In the wake of the recent SCOTUS decision, the angst and suffering of a particular group of people can easily be forgotten, drowned out by the loud, politically charged, ideological voices that are getting the majority of the airtime. While this is certainly an important event, and while I feel a great tragedy has been foisted upon the American people, my heart is actually aching for a group of people for whom Obergefell v. Hodges changed nothing about their day-to-day life: Christian brothers and sisters who love the Gospel, believe the Bible is the inerrant word of God, but who hate that they struggle with same sex attraction. They flee to Christ daily for forgiveness of sin and strength to remain faithful to him as they suffer an unrelenting temptation.
Wesley Hill’s book Washed and Waiting: Reflections on Christian Faithfulness and Homosexuality (Zondervan, 2010) is a touching memoir and commentary on life as a Christian struggling with same sex attraction. Hill uses a number of terms to describe his experience – “Gay Christian,” “homosexual Christian,” “A Christian who experiences homosexual desires” – but he makes clear that his identity is first and foremost as a Christian. In the final resurrection, his homosexuality will finally be gone, but his incorporation into the body of Christ will remain. (See pgs. 21-22 for his section on nomenclature. Note too Sam Allberry’s excellent discussion of terminology.)
The battle to place love of Christ above love of his sinful and broken sexual desires is a hard one and Hill honestly shares the challenges and loneliness he feels as he walks the path of celibate faithfulness. His is a journey of intense cross-bearing and he feels the cost of discipleship in vivid and painful ways that many of us cannot relate to. (Hill does remind us, however, that there are many in our midst who have heterosexual attraction, have desperately wanted to marry, yet have been unable to do so for any number of reasons. They too share some of the same loneliness, impure thoughts, and temptation toward sexual immorality felt by Christians with same sex attraction. See his discussion on pgs. 71-75.)
I found this particular passage of Washed and Waiting clever and quite moving:
There was a time in my struggle with homosexuality when I felt that the world was caving in on me.
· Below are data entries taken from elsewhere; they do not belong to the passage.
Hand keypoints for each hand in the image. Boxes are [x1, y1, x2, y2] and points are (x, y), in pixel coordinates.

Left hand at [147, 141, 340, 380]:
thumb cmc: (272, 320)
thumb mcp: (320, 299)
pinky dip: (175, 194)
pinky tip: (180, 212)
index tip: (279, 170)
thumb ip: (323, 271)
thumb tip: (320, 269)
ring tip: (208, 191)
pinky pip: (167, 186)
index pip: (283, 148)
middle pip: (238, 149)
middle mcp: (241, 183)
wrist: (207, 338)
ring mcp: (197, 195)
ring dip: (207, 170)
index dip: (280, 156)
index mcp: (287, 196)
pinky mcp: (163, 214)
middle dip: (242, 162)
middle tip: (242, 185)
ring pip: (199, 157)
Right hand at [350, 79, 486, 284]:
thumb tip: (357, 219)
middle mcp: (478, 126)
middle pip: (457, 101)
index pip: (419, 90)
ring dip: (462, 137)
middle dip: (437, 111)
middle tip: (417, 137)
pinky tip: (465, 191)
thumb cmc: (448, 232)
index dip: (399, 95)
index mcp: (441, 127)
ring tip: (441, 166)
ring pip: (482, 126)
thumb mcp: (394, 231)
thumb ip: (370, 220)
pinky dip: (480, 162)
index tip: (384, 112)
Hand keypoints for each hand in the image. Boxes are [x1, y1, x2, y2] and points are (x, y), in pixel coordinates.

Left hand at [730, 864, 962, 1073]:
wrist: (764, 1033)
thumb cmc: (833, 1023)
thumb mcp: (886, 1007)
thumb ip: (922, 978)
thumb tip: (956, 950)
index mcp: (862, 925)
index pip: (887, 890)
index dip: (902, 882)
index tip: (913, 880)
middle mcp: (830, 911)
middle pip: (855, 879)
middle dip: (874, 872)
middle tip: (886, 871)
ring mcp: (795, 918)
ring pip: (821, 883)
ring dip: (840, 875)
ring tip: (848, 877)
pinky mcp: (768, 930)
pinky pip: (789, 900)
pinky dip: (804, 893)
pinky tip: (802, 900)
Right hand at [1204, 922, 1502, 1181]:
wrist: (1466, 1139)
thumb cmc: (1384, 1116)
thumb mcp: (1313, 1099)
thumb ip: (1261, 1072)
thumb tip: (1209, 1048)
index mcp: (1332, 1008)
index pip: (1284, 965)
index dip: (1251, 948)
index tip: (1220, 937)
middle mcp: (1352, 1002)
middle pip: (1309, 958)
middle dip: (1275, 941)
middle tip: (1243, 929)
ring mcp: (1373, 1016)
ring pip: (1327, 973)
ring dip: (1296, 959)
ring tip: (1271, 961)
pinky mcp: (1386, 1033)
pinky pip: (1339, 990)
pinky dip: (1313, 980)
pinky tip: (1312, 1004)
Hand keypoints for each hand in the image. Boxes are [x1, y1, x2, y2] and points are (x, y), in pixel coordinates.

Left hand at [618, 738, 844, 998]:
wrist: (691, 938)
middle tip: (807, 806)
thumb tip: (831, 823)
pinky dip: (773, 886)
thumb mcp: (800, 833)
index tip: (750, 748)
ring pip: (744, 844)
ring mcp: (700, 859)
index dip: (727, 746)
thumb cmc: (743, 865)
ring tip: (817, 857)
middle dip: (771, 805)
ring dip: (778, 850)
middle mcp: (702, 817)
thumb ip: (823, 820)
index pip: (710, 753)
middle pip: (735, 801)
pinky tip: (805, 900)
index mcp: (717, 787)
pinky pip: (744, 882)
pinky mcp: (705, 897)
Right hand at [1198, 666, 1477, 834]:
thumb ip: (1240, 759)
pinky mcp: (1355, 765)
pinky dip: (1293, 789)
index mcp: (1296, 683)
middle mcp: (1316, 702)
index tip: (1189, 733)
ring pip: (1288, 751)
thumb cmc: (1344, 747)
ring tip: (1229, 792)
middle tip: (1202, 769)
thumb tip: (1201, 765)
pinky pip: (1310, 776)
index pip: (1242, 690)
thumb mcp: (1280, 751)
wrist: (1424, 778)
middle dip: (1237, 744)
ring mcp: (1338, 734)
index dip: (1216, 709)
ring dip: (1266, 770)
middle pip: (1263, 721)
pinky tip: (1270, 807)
I had been living in Minneapolis for only a few months, and I felt burdened – physically so, at times – by loneliness, confusion, and fear. During a brief visit back to Wheaton, Illinois, where I had graduated from college, I arranged to meet with my good friend Chris, and on a cold winter afternoon, I told him how I was feeling and asked for his help.
Out of all the things Chris said to me in response that day, one sticks out. With compassion in his voice, he said: “Origin, the great Christian theologian of the early church, believed that our souls existed with God before we were born. What if he were right? I don’t believe he was, but imagine for a moment if he were. Imagine yourself standing in the presence of God, looking down from heaven on the earthly life you’re about to be born into, and God says to you, ‘Wes, I’m going to send you into the world for sixty or seventy or eighty years. It will be hard. In fact, it will be more painful and confusing and distressing than you can now imagine. You will have a thorn in your flesh, a homosexual orientation that is the result of your entering a world that sin and death have broken, and you may wrestle with it all your life. But I will be with you. I will be watching every step you take, guiding you by my Spirit, supplying you with grace sufficient for each day. And at the end of your journey, you will see my face again, and the joy we share then will be born out of the agonies you faithfully endured by the power I gave you. And no one will take that joy – that solid resurrection joy, which, if you experienced it now, would crush you with its weight – away from you.’
“Wesley,” Chris said, looking me in the eye, “wouldn’t you say yes to the journey if you had had that conversation with God?” I nodded, and Chris’s [sic. – voice?] grew stronger, his eyes flashing deep care and concern, “But you have had it in a sense. God is the author of your story. He is watching, supplying you with his Spirit moment by moment. And he will raise your body from the dead to live with him and all the great company of the redeemed forever. And the joy you will have in that moment will be yours for all eternity. Can you endure knowing that? Can you keep walking the lonely road if you remember he’s looking on and delights to help you persevere?”
Your struggle isn’t a mindless, unobserved string of random disappointments, I heard Chris say that day. And faithfulness is never a gamble. It will be worth it. The joy then will be worth the struggle now. In the end, I think that is how I am learning to live faithfully as a homosexual Christian.
Washed and Waiting, pgs. 77-79. Bold emphasis added.